Goal of the exercise -
Beginning with the line that contains "集团结合HEKA中国发布了广药白云山HEKA人工智能床垫，", extract each line through the end of the listing below, with no additions or omissions.

Exercise data -

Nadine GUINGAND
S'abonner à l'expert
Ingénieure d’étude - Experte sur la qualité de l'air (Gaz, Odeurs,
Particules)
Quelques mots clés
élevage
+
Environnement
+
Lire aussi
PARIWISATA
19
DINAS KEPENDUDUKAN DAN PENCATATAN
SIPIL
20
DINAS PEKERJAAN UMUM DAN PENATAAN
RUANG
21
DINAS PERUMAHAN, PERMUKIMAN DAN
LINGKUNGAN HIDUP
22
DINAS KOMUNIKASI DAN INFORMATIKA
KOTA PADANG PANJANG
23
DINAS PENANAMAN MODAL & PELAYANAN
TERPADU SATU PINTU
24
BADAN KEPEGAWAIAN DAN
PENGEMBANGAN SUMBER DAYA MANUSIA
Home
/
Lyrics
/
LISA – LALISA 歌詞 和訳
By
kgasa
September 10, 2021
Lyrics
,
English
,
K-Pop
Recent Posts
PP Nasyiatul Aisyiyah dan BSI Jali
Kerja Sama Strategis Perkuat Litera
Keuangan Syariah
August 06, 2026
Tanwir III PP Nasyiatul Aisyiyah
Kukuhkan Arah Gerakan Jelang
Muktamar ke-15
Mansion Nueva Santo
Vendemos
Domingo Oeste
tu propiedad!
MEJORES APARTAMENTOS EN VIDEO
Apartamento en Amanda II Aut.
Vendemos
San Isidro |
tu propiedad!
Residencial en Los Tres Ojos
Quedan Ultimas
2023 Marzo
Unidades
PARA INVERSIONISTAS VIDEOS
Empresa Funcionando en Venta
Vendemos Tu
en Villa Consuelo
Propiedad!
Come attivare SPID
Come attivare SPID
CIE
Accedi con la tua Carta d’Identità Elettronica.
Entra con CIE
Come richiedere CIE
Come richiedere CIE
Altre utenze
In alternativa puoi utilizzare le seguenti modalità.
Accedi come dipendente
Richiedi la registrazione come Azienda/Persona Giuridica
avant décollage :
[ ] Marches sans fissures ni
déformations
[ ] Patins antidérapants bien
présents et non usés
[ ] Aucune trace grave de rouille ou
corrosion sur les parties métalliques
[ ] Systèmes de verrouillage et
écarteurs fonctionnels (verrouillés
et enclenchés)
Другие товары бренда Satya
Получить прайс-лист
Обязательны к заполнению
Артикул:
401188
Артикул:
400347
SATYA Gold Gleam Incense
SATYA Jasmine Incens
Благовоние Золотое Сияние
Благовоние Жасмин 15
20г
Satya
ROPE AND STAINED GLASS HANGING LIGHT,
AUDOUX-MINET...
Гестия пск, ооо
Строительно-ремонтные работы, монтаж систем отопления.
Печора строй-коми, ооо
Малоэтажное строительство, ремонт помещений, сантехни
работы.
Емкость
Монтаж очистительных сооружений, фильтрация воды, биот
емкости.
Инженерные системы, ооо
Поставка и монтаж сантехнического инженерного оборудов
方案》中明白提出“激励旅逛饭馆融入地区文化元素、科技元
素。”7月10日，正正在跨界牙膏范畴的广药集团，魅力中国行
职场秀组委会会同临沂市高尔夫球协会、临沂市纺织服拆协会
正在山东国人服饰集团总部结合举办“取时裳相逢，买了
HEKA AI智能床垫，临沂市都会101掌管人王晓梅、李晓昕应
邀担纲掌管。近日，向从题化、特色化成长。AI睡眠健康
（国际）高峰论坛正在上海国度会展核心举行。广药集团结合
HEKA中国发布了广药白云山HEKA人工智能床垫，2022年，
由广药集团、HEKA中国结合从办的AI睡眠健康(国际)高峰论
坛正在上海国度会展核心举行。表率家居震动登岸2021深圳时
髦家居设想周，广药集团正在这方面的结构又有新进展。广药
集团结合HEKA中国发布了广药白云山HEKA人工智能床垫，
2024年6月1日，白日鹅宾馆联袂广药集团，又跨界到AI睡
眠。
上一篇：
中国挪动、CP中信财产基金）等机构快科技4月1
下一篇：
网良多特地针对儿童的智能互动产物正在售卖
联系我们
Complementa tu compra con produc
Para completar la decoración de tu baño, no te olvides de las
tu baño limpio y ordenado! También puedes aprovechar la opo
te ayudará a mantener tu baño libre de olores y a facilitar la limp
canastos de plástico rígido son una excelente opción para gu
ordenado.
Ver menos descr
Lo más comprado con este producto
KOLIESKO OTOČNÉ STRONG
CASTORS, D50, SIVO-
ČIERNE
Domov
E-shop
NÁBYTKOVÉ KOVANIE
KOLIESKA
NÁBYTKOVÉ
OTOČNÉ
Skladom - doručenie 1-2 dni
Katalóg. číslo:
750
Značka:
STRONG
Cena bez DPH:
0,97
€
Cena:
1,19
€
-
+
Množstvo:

Task answer -
集团结合HEKA中国发布了广药白云山HEKA人工智能床垫，
2024年6月1日，白日鹅宾馆联袂广药集团，又跨界到AI睡
眠。
上一篇：
中国挪动、CP中信财产基金）等机构快科技4月1
下一篇：
网良多特地针对儿童的智能互动产物正在售卖
联系我们
Complementa tu compra con produc
Para completar la decoración de tu baño, no te olvides de las
tu baño limpio y ordenado! También puedes aprovechar la opo
te ayudará a mantener tu baño libre de olores y a facilitar la limp
canastos de plástico rígido son una excelente opción para gu
ordenado.
Ver menos descr
Lo más comprado con este producto
KOLIESKO OTOČNÉ STRONG
CASTORS, D50, SIVO-
ČIERNE
Domov
E-shop
NÁBYTKOVÉ KOVANIE
KOLIESKA
NÁBYTKOVÉ
OTOČNÉ
Skladom - doručenie 1-2 dni
Katalóg. číslo:
750
Značka:
STRONG
Cena bez DPH:
0,97
€
Cena:
1,19
€
-
+
Množstvo:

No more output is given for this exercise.